MUARA ENIM – Dalam rangka mendukung program ketahanan pangan nasional, Polres Muara Enim Polda Sumatera Selatan melaksanakan kegiatan Penanaman Jagung Kuartal I Tahun 2026. Kegiatan tersebut berlangsung pada Kamis, 19 Februari 2026, sekira pukul 09.00 WIB, bertempat di kebun sawit milik Kuswanto di Dusun 6 Desa Padang Bindu, Kecamatan Benakat, Kabupaten Muara Enim.
Kegiatan penanaman jagung ini merupakan bentuk sinergi antara Polri dengan unsur pertanian dan masyarakat. Personel Polri bersama Balai Penyuluhan Pertanian (BPP) Penanggiran yang dikoordinatori oleh Lusi Suryadi, S.P., beserta para penyuluh pertanian, turut serta dalam proses penanaman di lahan pertanian milik warga.
Lahan yang digunakan untuk penanaman jagung memiliki luas kurang lebih 2,25 hektare dan merupakan lahan Kelompok Tani Makmur.
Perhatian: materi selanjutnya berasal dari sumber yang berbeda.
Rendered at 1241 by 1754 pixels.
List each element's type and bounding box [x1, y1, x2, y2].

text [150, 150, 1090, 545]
Pemilik lahan sekaligus Ketua Kelompok Tani Makmur, Kuswanto, secara aktif mendukung kegiatan tersebut. Metode tanam yang diterapkan adalah tumpang sari pada lahan kebun sawit, dengan benih jagung merek Maxxi sebanyak kurang lebih 18 kilogram.
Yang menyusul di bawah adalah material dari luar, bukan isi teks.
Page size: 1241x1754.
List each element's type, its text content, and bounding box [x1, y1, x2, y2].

Penanaman jagung dilaksanakan pada tanggal 19 Februari 2026 dengan estimasi masa panen pada pertengahan bulan Mei 2026. Pemanfaatan metode tumpang sari ini diharapkan mampu mengoptimalkan penggunaan lahan produktif serta meningkatkan hasil pertanian tanpa mengganggu tanaman utama.
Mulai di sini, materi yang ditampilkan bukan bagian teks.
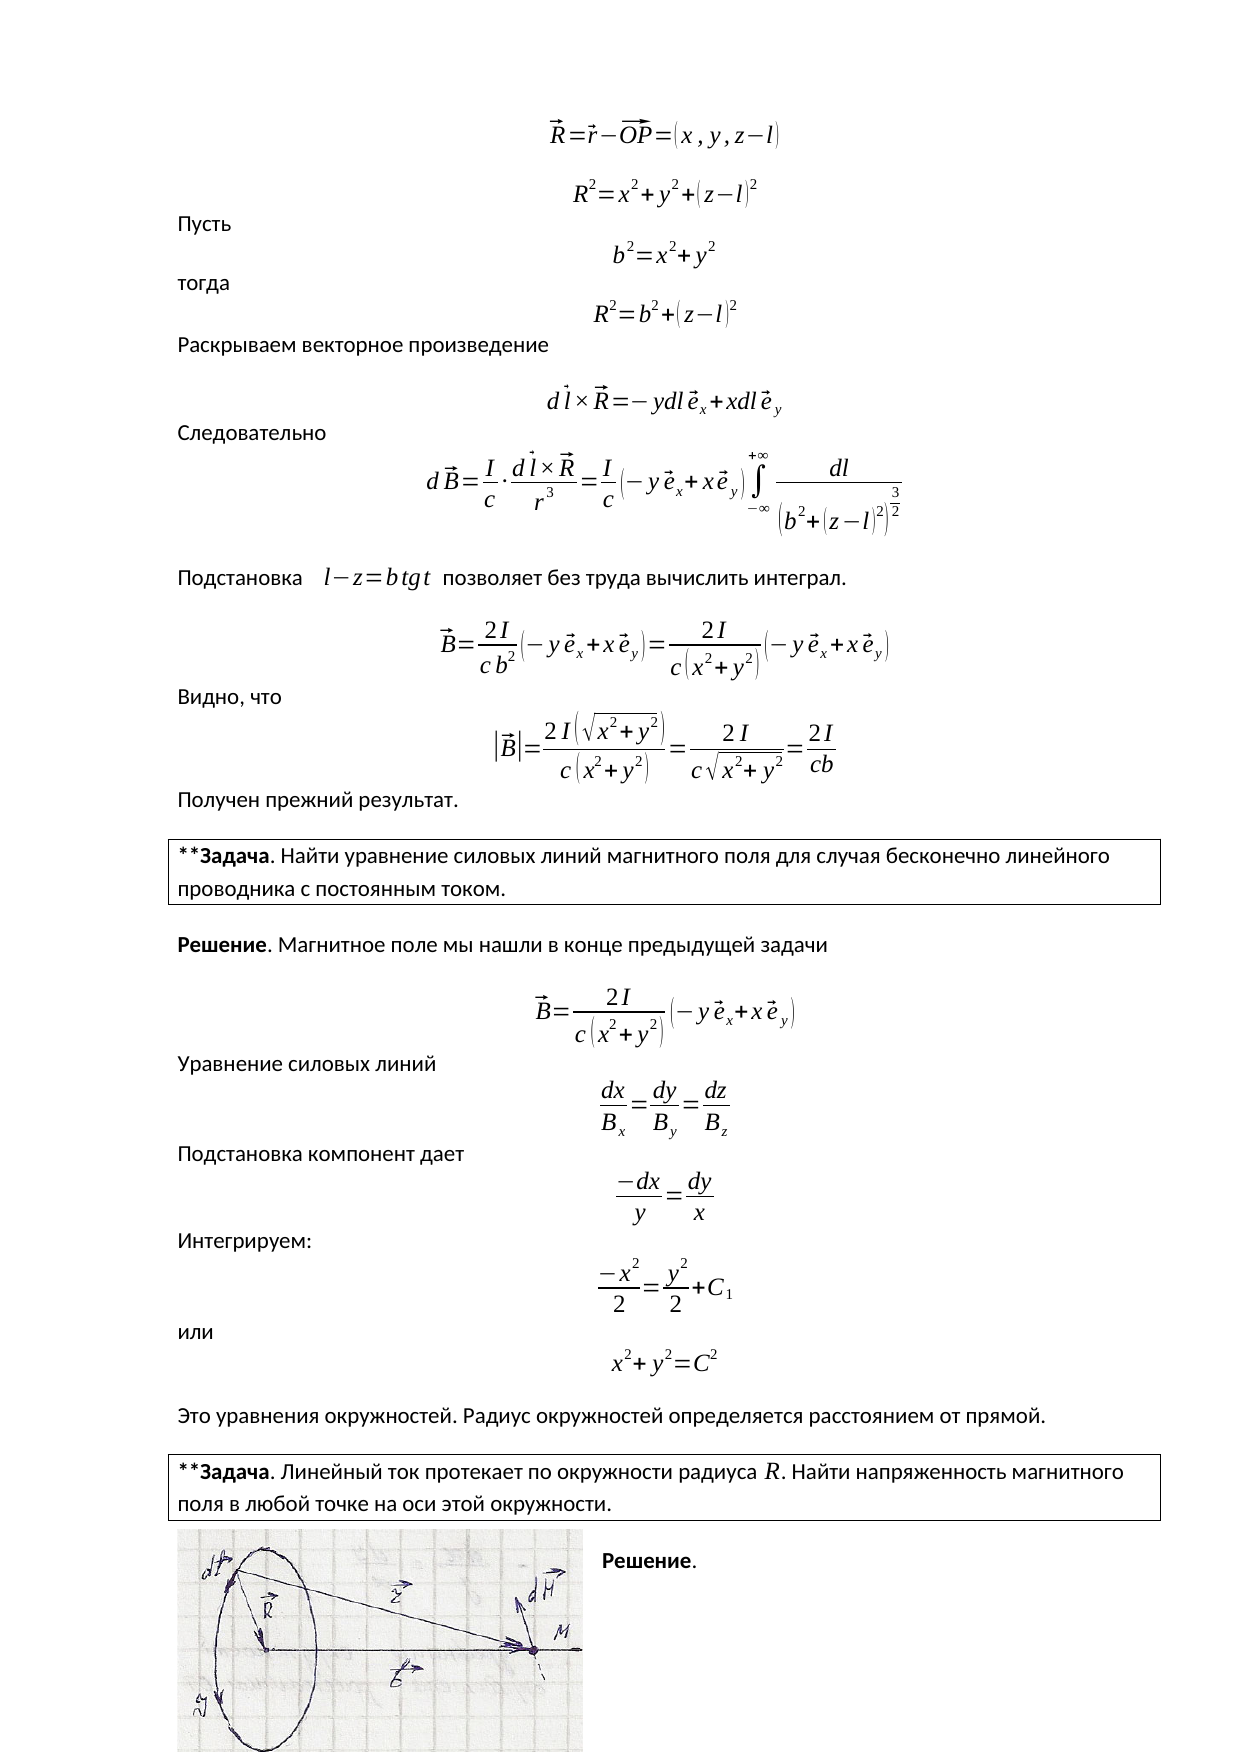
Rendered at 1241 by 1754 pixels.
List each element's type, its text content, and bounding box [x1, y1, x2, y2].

text Видно, что [177, 682, 1152, 710]
text Получен прежний результат. [177, 786, 1152, 813]
text **Задача. Линейный ток протекает по окружности радиуса . Найти напряженность магнитного поля в любой точке на оси этой окружности. [169, 1455, 1160, 1520]
picture [177, 1529, 583, 1752]
text **Задача. Найти уравнение силовых линий магнитного поля для случая бесконечно линейного проводника с постоянным током. [169, 840, 1160, 904]
text Интегрируем: [177, 1227, 1152, 1254]
text Это уравнения окружностей. Радиус окружностей определяется расстоянием от прямой. [177, 1401, 1152, 1429]
text или [177, 1317, 1152, 1345]
text тогда [177, 268, 1152, 296]
text Подстановка компонент дает [177, 1139, 1152, 1168]
text Следовательно [177, 418, 1152, 446]
text Уравнение силовых линий [177, 1049, 1152, 1077]
text Пусть [177, 209, 1152, 237]
text Раскрываем векторное произведение [177, 330, 1152, 358]
text Подстановка позволяет без труда вычислить интеграл. [177, 563, 1152, 591]
text Решение. [583, 1546, 1152, 1574]
text Решение. Магнитное поле мы нашли в конце предыдущей задачи [177, 930, 1152, 958]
Melalui kegiatan Penanaman Jagung Kuartal I Tahun 2026 ini, Polres Muara Enim menegaskan komitmennya dalam mendukung ketahanan pangan daerah. Diharapkan, kolaborasi antara Polri, BPP, dan kelompok tani dapat mendorong peningkatan kesejahteraan petani serta memperkuat kemandirian pangan di Kabupaten Muara Enim.